Alcuni ne riconducono la nascita ad un evento fortuito causato dal Re Stanislao di Polonia. Ma è a Napoli che il baba polacco, passando per la Francia, arrivò davanti ai monzù e divenne ‘o bbabbà … un dolce da re!!!
 
 
C’è chi lo preferisce poco alcolico, chi – come mia madre – altamente liquoroso: il liquore usato – tradizionalmente il rum bruno (o il limoncello) – si deve sentire!
 
 
 

Un’ avvertimento preventivo, un po’ scoraggiante ma nemmeno troppo: se non avete almeno uno sbattitore elettrico a due fruste, non v’azzardate neppure a pesare gli ingredienti!
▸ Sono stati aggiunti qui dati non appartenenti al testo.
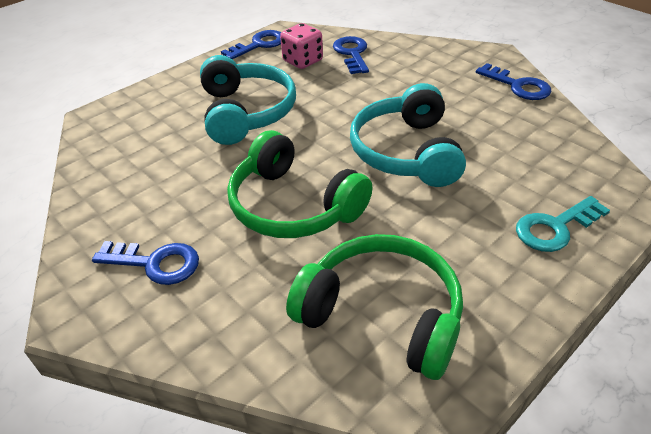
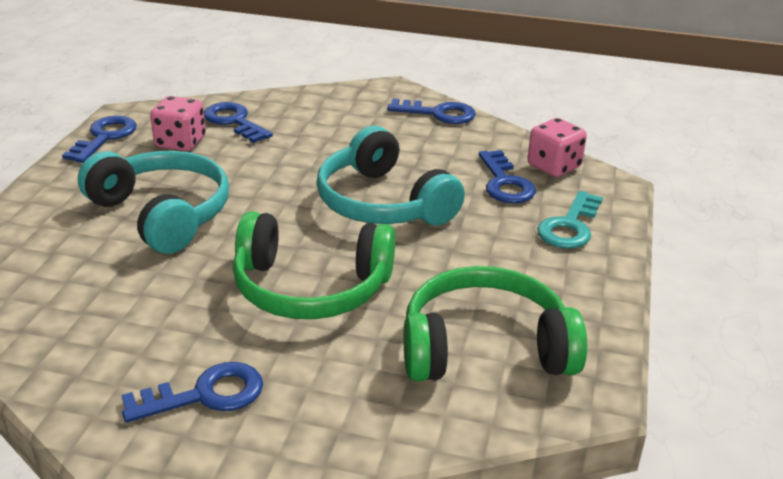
camera: 35 degrees left, 10 degrees down
(526, 166) = (505, 183): none -> blue key
(587, 164) = (554, 166): none -> pink dice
Ma se siete appassionati di cucina, avrete di sicuro, l’attrezzatura necessaria.
 
Munitevi dunque di sbattitore a 2 fruste – montando quelle ad elica – o di planetaria, se l’avete, montando il gancio per gli impasti.
 
Preparate:
 
¨      300 gr di Farina
¨      150 gr di Burro
¨      4 Uova
¨      25gr di Lievito di birra
¨      1 cucchiaio di Zucchero semolato
¨      1 cucchiaino da caffè raso di sale
¨      Vaniglia
¨      La scorza grattugiata di 1 limone non trattato
 
Per lo sciroppo:
 
¨      1 litro di acqua
¨      500 gr di zucchero semolato
¨      Rum o limoncello a piacere
 
 
 
 
Inserite tutti gli ingredienti nella ciotola scelta o in quella della planetaria avviate il robot e … dimenticatevi di loro!!
 
Si perché per avere un impasto ben lavorato: l’impasto deve staccarsi dalle pareti del contenitore e formare una “palla” rotante. 
 
Preparate, nel frattempo, lo sciroppo mettendo in un pentolino l’acqua e lo zucchero, su fuoco dolce e fate restringere di circa la metà. Spegnete e aggiungete il liquore scelto.
 
Intanto avrete tutto il tempo per imburrare e infarinare molto bene uno stampo unico, a ciambella è preferibile, o tanti stampini di quelli appositi. 
 
 
Quando l’impasto sarà pronto, prelevatelo dal contenitore e riempite lo stampo o gli stampini singoli.
 
Nel caso di monoporzioni è più pratico usare le mani e non cucchiai o mestoli – l’impasto è molto elastico –. Si preleva un po’ di impasto con le mani leggermente unte di burro, si strizza nel pugno e si dispone nello stampino la pallina così ottenuta.
 
Lasciate lievitare coperto almeno fino al raddoppio in luogo riparato ed infornate in forno statico a 180° finché il dolce sarà di un bel colore brunito.
 
Sfornate e, mentre il dolce è ancora caldo, versatevi sopra, nello stampo stesso, lo sciroppo caldo. Abbiate cura di ripetere l’operazione anche lungo i bordi perimetrali e dall’altro lato del dolce – dopo che un lato avrà assorbito il liquido, capovolgetelo e inzuppate anche l’altro lato.
Se avete preparato dei piccoli babà, sformateli ed immergeteli nello sciroppo caldo: se vi son venuti bene potrete addirittura strizzarli tra le mani per togliere l’eccesso di sciroppo!!!
 
Conservate lo sciroppo rimasto per un’aggiunta su ogni singola fetta prima di servire.